Nobody is claiming samurai was hard. Nobody said they picked samurai because it's challenging. Removing Kaiten did make samurai "even easier than it already was". You can say samurai was a 2/10 difficulty before - fine - but if so, now it's a 1/10.
Samurai did get even easier, and if you can't articulate how off the top of your head, that's just further proof that you haven't read the samurai threads that your MCH thread claims are just samurai mains doomposting because NIN's dps is as high as SAM's now.


And that controller player out of 20 controller players probably didn't check the UI option and realised he has access to more than 1 bar.
If easier was the only problem it wouldn't be a problem. It's also quite dull now. I mean, at this point they might as well remove the whole Kenki system. I'm not a SAM main, currently finishing my leveling and the change is just baffling. While it wasn't hard in ShB, there was at least a bit of gauge management. Things to look for. Now it's basically a mindless Shinten spam fest. You can argue there's some management in holding some gauge every 2min for burst window.. great
Kaiten removal was a mistake. But if they're to never add it back (or another substitute), keep Shinten almost feel like a mistake because it is not only boring, but annoying. it fills so fast and requires no management at all. it's just "I have 25 kenki, bap i pressed :3"
Last edited by Sylvain; 05-11-2022 at 03:20 AM.


It's what I've said, the kenki gauge is meaningless. They could remove it, tie shinten to a 7 second GCD, and literally nothing changes about the job. I'd turn the gauge off in my hud if I played samurai...But I haven't since the first week of 6.1 and actually using it in savage. Changes were again, poorly thought out and implemented by a dumbass who apparently seemed to think that removing buttons makes a job more balanced. Balance achieved, but at the loss of at least something interesting about it. So I'll go with the video's question of "who are these changes for"? I still don't know.

Video is so good. Give me back my cone aoe on Sam! Give me back Kaiten! Stop lowering the floor!

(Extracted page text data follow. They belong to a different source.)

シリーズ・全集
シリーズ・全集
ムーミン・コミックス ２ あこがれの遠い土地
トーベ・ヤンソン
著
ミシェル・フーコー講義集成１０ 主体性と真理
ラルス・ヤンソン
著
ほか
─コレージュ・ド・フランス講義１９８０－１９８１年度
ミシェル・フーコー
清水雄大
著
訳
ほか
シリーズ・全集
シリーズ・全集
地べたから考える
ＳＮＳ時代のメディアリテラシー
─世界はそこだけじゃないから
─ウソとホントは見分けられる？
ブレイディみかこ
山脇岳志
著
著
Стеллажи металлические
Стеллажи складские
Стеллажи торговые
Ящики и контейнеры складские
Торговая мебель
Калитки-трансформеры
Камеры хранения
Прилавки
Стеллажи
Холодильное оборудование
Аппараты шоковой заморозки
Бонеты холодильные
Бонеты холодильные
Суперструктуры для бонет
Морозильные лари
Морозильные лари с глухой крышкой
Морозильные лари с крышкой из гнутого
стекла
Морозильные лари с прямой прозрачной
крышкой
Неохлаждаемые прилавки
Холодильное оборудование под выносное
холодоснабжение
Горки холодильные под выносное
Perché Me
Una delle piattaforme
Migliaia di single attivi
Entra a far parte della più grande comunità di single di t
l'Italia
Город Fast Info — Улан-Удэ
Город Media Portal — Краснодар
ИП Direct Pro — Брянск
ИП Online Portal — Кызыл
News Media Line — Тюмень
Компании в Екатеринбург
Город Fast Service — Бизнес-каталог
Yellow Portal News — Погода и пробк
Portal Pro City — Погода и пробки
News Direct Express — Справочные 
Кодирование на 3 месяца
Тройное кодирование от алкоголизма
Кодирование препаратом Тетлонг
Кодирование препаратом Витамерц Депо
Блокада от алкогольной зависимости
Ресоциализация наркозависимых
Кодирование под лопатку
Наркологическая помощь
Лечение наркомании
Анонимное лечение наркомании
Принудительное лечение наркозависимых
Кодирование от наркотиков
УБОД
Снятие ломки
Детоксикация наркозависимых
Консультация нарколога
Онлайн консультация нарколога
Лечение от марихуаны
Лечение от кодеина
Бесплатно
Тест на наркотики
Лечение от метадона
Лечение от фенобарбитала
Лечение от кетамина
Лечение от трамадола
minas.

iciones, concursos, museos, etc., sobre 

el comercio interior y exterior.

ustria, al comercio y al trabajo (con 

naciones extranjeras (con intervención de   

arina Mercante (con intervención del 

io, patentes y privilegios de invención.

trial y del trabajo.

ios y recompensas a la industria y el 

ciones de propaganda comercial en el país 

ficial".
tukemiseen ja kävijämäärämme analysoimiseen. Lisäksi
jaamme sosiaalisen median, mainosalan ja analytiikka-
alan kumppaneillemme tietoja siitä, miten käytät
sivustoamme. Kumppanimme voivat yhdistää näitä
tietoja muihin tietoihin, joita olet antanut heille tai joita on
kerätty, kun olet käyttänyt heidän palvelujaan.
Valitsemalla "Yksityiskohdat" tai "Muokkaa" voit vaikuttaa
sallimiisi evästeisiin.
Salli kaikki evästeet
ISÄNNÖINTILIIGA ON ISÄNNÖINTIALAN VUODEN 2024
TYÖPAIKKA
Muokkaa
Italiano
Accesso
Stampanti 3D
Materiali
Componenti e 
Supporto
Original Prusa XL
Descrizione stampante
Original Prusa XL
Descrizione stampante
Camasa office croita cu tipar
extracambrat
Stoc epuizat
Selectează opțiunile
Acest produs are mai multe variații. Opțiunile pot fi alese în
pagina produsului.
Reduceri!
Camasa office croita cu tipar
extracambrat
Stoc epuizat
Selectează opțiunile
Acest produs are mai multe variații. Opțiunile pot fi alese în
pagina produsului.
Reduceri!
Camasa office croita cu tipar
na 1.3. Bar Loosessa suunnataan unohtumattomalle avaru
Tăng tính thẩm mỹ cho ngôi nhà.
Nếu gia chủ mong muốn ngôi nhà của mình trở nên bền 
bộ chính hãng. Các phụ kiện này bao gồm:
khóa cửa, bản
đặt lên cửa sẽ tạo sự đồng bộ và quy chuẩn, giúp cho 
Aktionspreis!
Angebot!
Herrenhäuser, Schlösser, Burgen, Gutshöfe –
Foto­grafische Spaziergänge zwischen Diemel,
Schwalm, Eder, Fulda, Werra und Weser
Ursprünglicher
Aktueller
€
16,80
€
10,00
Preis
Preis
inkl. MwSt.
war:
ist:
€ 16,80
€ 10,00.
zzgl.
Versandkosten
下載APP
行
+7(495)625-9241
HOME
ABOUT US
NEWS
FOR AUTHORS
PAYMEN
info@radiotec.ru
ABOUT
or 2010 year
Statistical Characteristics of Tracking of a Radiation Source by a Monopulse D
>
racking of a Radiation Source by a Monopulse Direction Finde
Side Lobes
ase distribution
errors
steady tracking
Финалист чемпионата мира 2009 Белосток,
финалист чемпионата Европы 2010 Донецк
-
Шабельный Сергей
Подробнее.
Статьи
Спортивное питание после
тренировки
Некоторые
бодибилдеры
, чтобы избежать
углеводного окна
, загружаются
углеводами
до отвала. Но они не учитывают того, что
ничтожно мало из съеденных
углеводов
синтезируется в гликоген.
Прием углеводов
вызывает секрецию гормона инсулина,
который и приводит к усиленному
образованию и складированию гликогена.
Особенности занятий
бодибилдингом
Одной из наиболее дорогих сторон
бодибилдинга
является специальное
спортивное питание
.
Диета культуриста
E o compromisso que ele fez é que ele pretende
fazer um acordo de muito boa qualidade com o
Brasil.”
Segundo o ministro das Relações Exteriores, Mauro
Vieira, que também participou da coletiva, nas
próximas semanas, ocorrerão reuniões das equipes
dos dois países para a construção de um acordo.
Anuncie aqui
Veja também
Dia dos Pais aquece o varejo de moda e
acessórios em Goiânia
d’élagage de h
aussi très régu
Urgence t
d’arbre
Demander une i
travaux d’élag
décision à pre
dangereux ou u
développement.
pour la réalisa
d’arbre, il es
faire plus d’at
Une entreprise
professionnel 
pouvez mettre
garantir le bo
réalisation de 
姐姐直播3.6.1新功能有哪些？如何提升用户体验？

I think the big problem is when people are dissatisfied with how a job is we as a fan base are never very concise about what we want. He mentions the Summoner rework and the problem is, many of the things many summoner players asked for is in there. A more identity centered around summons and not around the poison mage/warlock identity, removing the carbuncle/egi's as a primary rotation mechanic, for the demi primals to no longer follow us around like lost puppies, a rotation that doesnt literally hurt our fingers, etc etc.
The problem is they went overboard on a few other things as well. Summoner is one of my two mains and while I do preffer the endwalker version over how awful Shadowbringers Summoner was, it's a pale shade to the greatness of Stormblood Summoner due to it's rigid and barebones rotation. This where having players give feedback via ptr of some kind BEFORE a rework is finalized would be a very beneficial thing.
Most changes they've done (outside of trick attack/mug rework for Ninja and the rumored upcoming changes to DRG, those ones im with everyone, who the heck from the NIN and DRG communities asked for those?) are in someway a response to player feedback. It's just many times they go so drastically in the opposite way of what we ask for that you wonder how they could have understood it that way.
SAM players have too much button bloat! Remove Kaiten! Huh?
Bard players say Foe's Requiem is a bit wonky in the current rotation! Remove Foe's Requiem! What?
Healers don't like the double negative gameplay of Cleric Stance! REMOVE IT, and make their rotation two buttons! Uhhhhh....
Summoners say their rotation has gotten too full of different mechanics! Gut the whole job of the majority of its mechanics! EH!?
Now of course I doubt how these conversations actually went, but it just SCREAMS for a need of, yo before we launch this rework to the public maybe we should show it off a bit to some select players on an NDA, from all different skill levels and see what they say.